Johnson & Johnson Sued Over Hip-Replacement DevicesJef Feeley
Johnson & Johnson was sued by a California construction worker over an implanted hip-replacement device that the drugmaker stopped selling last month after defect reports surfaced.
Officials of J&J’s DePuy Orthopaedics unit knew for years many of the 93,000 patients with ASR hip implants required corrective surgeries due to the mechanisms’ defects, lawyers for Maurice Brigham said in their lawsuit. Brigham, a heavy-equipment operator, received two implants in 2007, the suit said.
“For more than two years, defendants have known the ASR Hip Implant Devices were failing early and causing harm in a high number of patients,” Brigham’s attorneys said in the suit, filed earlier this week in federal court in San Francisco.

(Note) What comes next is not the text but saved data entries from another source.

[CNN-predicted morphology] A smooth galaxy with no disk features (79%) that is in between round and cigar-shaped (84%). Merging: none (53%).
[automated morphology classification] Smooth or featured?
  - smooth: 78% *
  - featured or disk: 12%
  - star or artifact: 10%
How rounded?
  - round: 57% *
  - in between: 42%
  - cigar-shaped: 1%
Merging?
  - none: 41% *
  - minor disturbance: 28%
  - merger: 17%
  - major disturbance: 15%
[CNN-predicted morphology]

The recall last week came just two days after U.S. Food and Drug Administration officials warned DePuy about selling two other hip-replacement systems for unapproved uses. DePuy generated more than $5.4 billion in sales last year, according to court filings.

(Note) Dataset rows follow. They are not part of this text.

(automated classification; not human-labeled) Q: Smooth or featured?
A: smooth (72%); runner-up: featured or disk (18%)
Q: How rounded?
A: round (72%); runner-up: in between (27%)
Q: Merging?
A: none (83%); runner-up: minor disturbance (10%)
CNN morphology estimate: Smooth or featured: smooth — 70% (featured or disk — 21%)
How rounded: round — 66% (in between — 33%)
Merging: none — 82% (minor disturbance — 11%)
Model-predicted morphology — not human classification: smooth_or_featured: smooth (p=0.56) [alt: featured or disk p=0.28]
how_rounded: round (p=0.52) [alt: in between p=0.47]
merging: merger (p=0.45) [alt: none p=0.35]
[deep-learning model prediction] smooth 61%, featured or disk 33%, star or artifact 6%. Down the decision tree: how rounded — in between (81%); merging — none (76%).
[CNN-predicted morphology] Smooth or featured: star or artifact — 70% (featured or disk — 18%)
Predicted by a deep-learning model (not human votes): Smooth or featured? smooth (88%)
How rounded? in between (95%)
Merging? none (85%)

Bill Price, a Johnson & Johnson spokesman, didn’t immediately return a call for comment on Brigham’s suit.
Brigham’s suit is one of the first of a likely surge of litigation over the hip products, which J&J pulled off the market Aug. 26, said Hunter Shkolnik, a New York-based lawyer who represents patients injured by faulty medical devices.
“93,000 is a monstrous recall and I think we’ll see a sizeable pile of lawsuits filed to go along with it,” Shkolnik said in an interview. Shkolnik said he’s still investigating consumers’ claims over the ASR devices and hasn’t yet filed any cases.

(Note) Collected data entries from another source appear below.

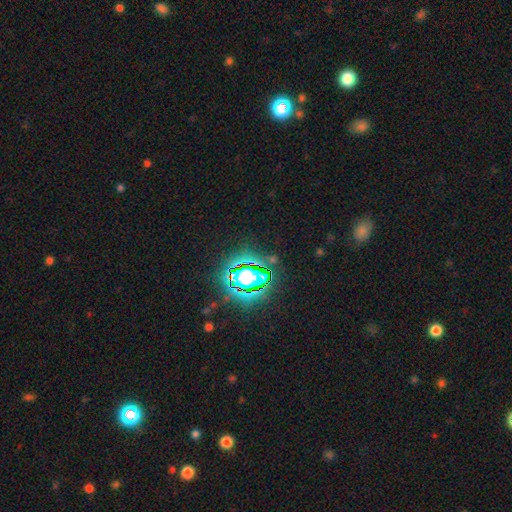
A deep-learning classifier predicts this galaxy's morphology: Overall: star or artifact (82%).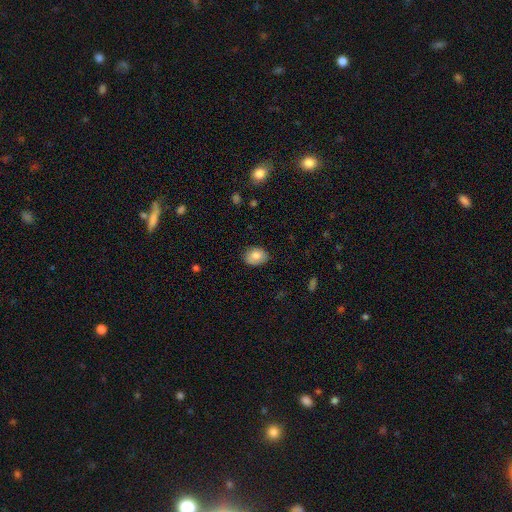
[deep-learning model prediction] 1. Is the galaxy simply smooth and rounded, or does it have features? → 81% smooth, 11% featured or disk, 8% star or artifact.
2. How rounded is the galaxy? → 70% in between, 29% round, 1% cigar-shaped.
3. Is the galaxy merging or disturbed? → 83% none, 13% minor disturbance, 2% major disturbance, 1% merger.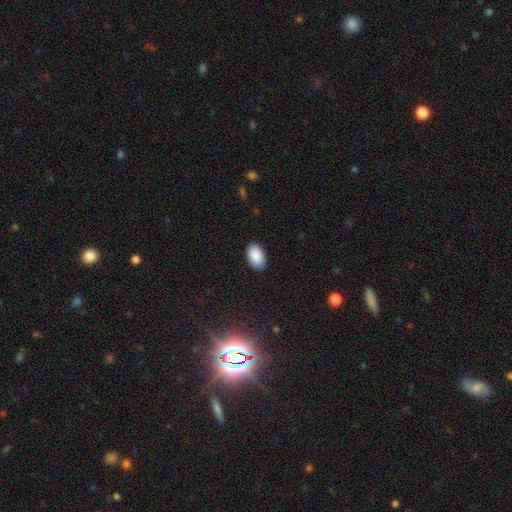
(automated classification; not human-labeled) smooth 91%, star or artifact 6%, featured or disk 3%. Down the decision tree: how rounded — in between (95%); merging — none (89%).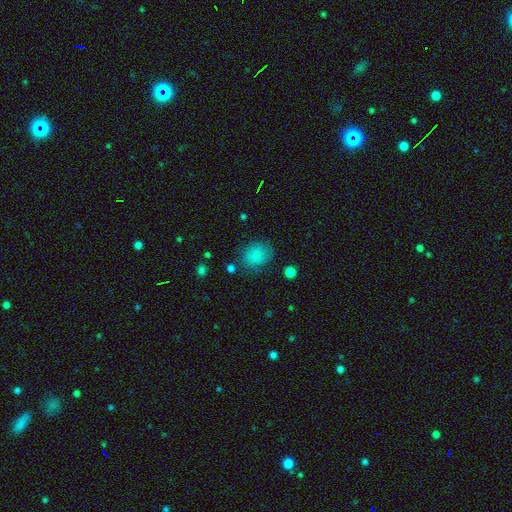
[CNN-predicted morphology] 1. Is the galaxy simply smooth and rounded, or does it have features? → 81% smooth, 10% star or artifact, 9% featured or disk.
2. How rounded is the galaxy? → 59% round, 40% in between, 1% cigar-shaped.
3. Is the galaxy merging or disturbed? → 72% none, 19% minor disturbance, 6% major disturbance, 3% merger.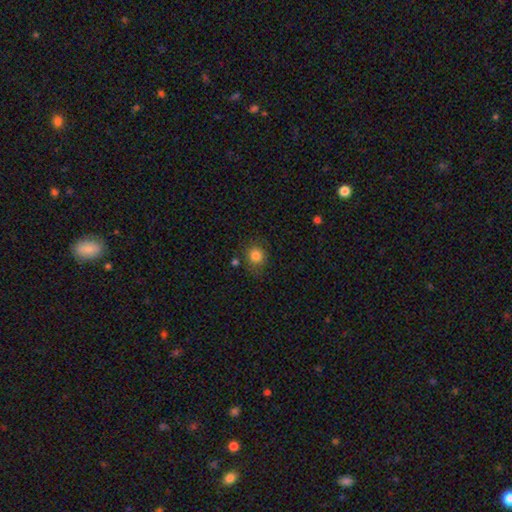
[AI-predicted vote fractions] Q: Smooth or featured?
A: smooth (83%); runner-up: star or artifact (11%)
Q: How rounded?
A: round (82%); runner-up: in between (17%)
Q: Merging?
A: none (77%); runner-up: minor disturbance (14%)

Officials of New Brunswick, New Jersey-based J&J and Warsaw, Indiana-based DePuy said they recalled the devices, known as the ASR XL Acetabular and the ASR Hip Resurfacing systems, after researchers found many patients needed “revision surgery” after five years because of design defects.
The resurfacing system substitutes a metal device for the ball of a human hip while the Acetabular version helps address pelvic problems.
Researchers in the U.K. found recently that after five years, 13 percent of patients with complete hip replacements and 12 percent with resurfacing devices needed a second operation, known as a revision, J&J officials said in a statement announcing the recall.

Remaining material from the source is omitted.